Last week one of the reporters sent an email asking what, as a reader of The Union, I had observed during this period.
I said
...it is very interesting now, to be in this position in the journo 'manufacturing' process ... usual position is standing outside pointing finger and saying 'why don't you get the real story?'
A difference of perspectives can do wonders for understanding... My first impulse was to mutter "why me" and hastily redirect her elsewhere.
(like I said, it does wonders...)
But it was clearly time to put up or shut up, so I answered her.
and also said:
if I'm not comfortable with how the story comes out, I'll want to post the gist of [my response]* on my blog. ...
May end up posting it, or some of it, on NC Documents within the next day or two. Not because I'm unhappy with the outcome, really, just that it's so...incomplete.
The story's balanced. Very balanced.
do sources always have this reaction?
Excerpts:
[RS on the newspaper building] "...we can put skylights in there and maybe shed some light on things. So that would be great. At least we would get some sunlight in."
Skylights? The anecdote seems telling, but it's hard to say what it tells. There are several potential Somervilles it indicates, each of them with some precedent in the man's career...
Skylights? The anecdote seems telling, but it's hard to say what it tells. There are several potential Somervilles it indicates, each of them with some precedent in the man's career...
"...I was getting the itch to go back in the newsroom again. I was looking for a paper that was looking for an editor that wanted to do some of this stuff. And I preferred a smaller paper. A community paper."
At that time, The Union, a 140-year-old paper in Nevada County, Calif., was undergoing tremendous change. ...
At that time, The Union, a 140-year-old paper in Nevada County, Calif., was undergoing tremendous change. ...
Anna Haynes, a blogger in Nevada County (ncfocus.blogspot.com) said by e-mail last week that she has Somerville to thank for turning her into "a journalism junkie." It was September 2002, and the paper had just gone through a summer with a new publisher and no editor, a period in which, she said, the paper was "a "referee-free" zone ... "with the publisher egging people on ... and so I think there was a collective sigh of relief when [Somerville] came on board. I saw him as a voice for civility in the community, I found his columns on journalism interesting," she said.
Sure, she had her criticisms. But, she said, Somerville "had to work with a fractious publisher and a fractious community," in which a "major power struggle" was going on surrounding development issues. And perhaps, she surmised, the problems she saw were just the nature of small-town newspapers.
Sure, she had her criticisms. But, she said, Somerville "had to work with a fractious publisher and a fractious community," in which a "major power struggle" was going on surrounding development issues. And perhaps, she surmised, the problems she saw were just the nature of small-town newspapers.
For now, an observation (which doesn't exactly pertain to this article; the NCJ reporter's question was open-ended) from Language Log:
The journalists already know what the stories are. Their questions are not designed to discover any new facts or ideas, but rather to get quotes that will fit in to designated places in the frameworks of logic and rhetoric that they have already erected.
The selection of different parts of my response to quote would have made for a dramatically different end result.
Two observations:
- Stories are much cleaner than realities. But maybe the writers have to shape the realities, else the stories would be too pointless and painful and sprawling to read. Our minds want/need a nice spiffed-up interface to reality.

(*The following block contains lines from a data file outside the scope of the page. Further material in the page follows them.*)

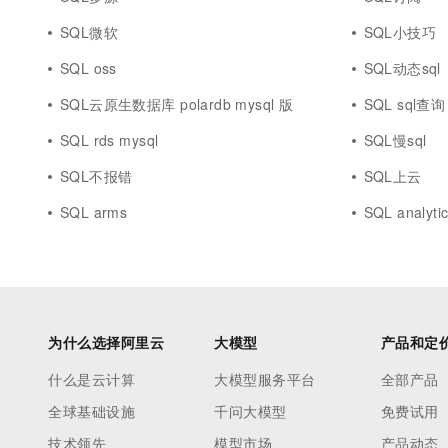
SQL微软
SQL小技巧
SQL oss
SQL动态sql
SQL云原生数据库 polardb mysql 版
SQL sql查询
SQL rds mysql
SQL慢sql
SQL不报错
SQL上云
SQL arms
SQL analyti
为什么选择阿里云
大模型
产品和定
什么是云计算
大模型服务平台
全部产品
全球基础设施
千问大模型
免费试用
技术领先
模型市场
产品动态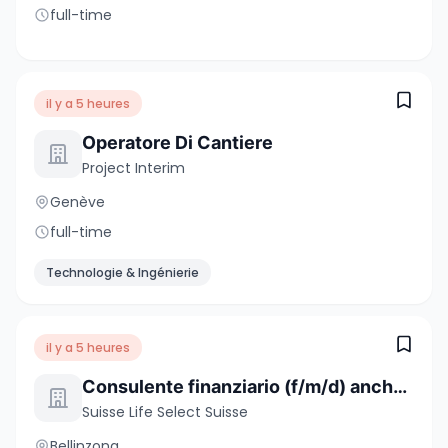
full-time
il y a 5 heures
Operatore Di Cantiere
Project Interim
Genève
full-time
Technologie & Ingénierie
il y a 5 heures
Consulente finanziario (f/m/d) anche da altri settori
Suisse Life Select Suisse
Bellinzona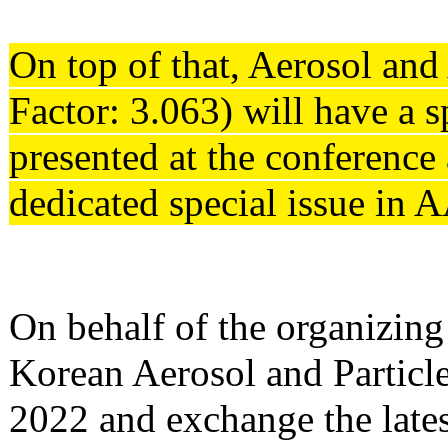
On top of that, Aerosol an
Factor: 3.063) will have a 
presented at the conference
dedicated special issue in
On behalf of the organizing 
Korean Aerosol and Particl
2022 and exchange the lates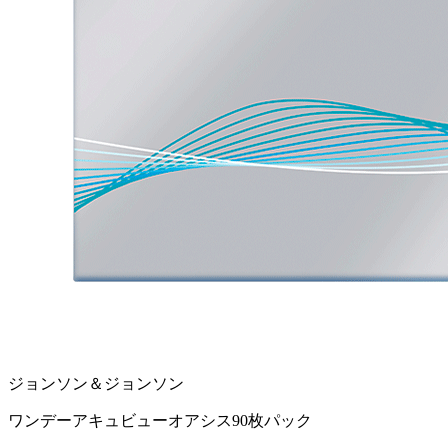
ジョンソン＆ジョンソン
ワンデーアキュビューオアシス90枚パック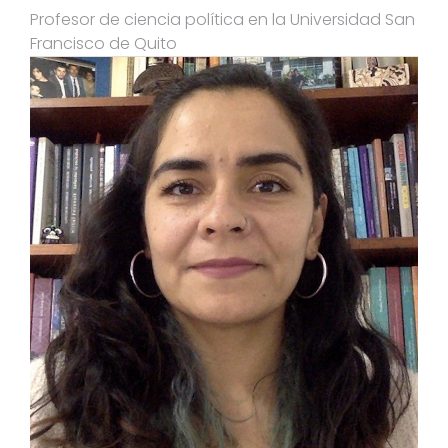
Profesor de ciencia política en la Universidad San
Francisco de Quito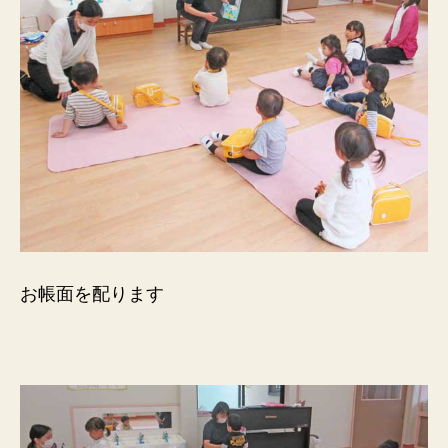
お帳面を配ります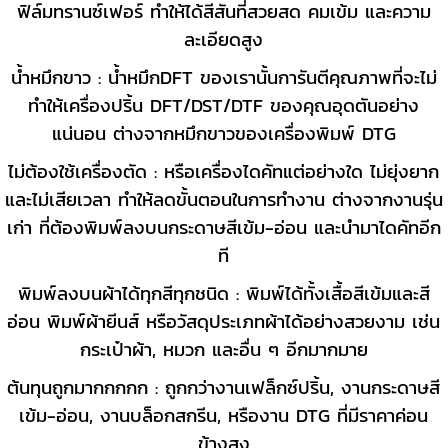
ฟิล์มทรานซ์เฟอร์ ทำให้ได้สีสันที่สวยสด คมเข้ม และความ
ละเอียดสูง
น้ำหมึกขาว : น้ำหมึกDFT ของเรานั้นการันตีคุณภาพที่จะไม่
ทำให้เครื่องปริ้น DFT/DST/DTF ของคุณอุดตันอย่าง
แน่นอน ต่างจากหมึกขาวของเครื่องพิมพ์ DTG
ไม่ต้องใช้เครื่องตัด : หรือเครื่องไดคัทแต่อย่างใด ไม่ยุ่งยาก
และไม่เสียเวลา ทำให้ลดขั้นตอนในการทำงาน ต่างจากงานรุ่น
เก่า ที่ต้องพิมพ์ลงบนกระดาษสีเข้ม-อ่อน และนำมาไดคัทอีก
ที
พิมพ์ลงบนผ้าได้ทุกสีทุกชนิด : พิมพ์ได้ทั้งเสื้อสีเข้มและสี
อ่อน พิมพ์ผ้ายีนส์ หรือวัสดุประเภทผ้าได้อย่างสวยงาม เช่น
กระเป๋าผ้า, หมวก และอื่น ๆ อีกมากมาย
ต้นทุนถูกมากกกกก : ถูกกว่างานเฟล็กซ์ปริ้น, งานกระดาษสี
เข้ม-อ่อน, งานบล็อกสกรีน, หรืองาน DTG ที่มีราคาค่อน
ข้างสูง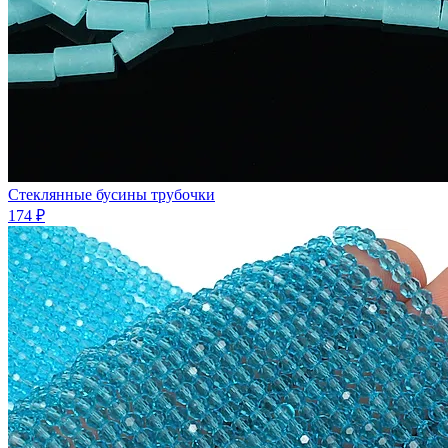
Стеклянные бусины трубочки
174 ₽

- Deciding what to say in response to an open-ended interview question is like deciding which direction and how sharply to turn the wheel, when you're driving blind - you know (or at least retain the illusion) that what you say will affect the outcome, but you don't know how to orient your contribution, to keep the result on the road.
I thought the story'd be heading into the gully, so was pulling firmly to the left, and when it came to a stop the story was over on the left shoulder.*
no oncoming traffic, fortunately...
-------------------
Addenda:
- Previous, very brief North Coast Journal mention of RS here.
- To my reader who's come flooding in from Eureka: hello, and if you prefer gore and dismemberment to balance, try the "some of my many gripes about the paper" links near the bottom of the sidebar, on your left; this post gives an overview.
- Disclosure, re extent of my connections to RS -
I never met or spoke to him while he was editor of The Union, but we did correspond a fair amount by email (not printed in story: "like I said previously, S was orders of magnitude more communicative than others..."); on 3 occasions since then, we've met for coffee at my request and discussed journalism, readership, the paper etc, though not in great detail.
We had no contact in the run-up to this story. - Further reflection on tone of the NCJ piece:
in a word, masterful. The emergence of blogs gives reporters new freedom... - Speaking of which, the attitudinous Capt. Buhne of the Buhne Tribune weighs in. NCFocus's milquetoast blog monopoly on this story will not be challenged.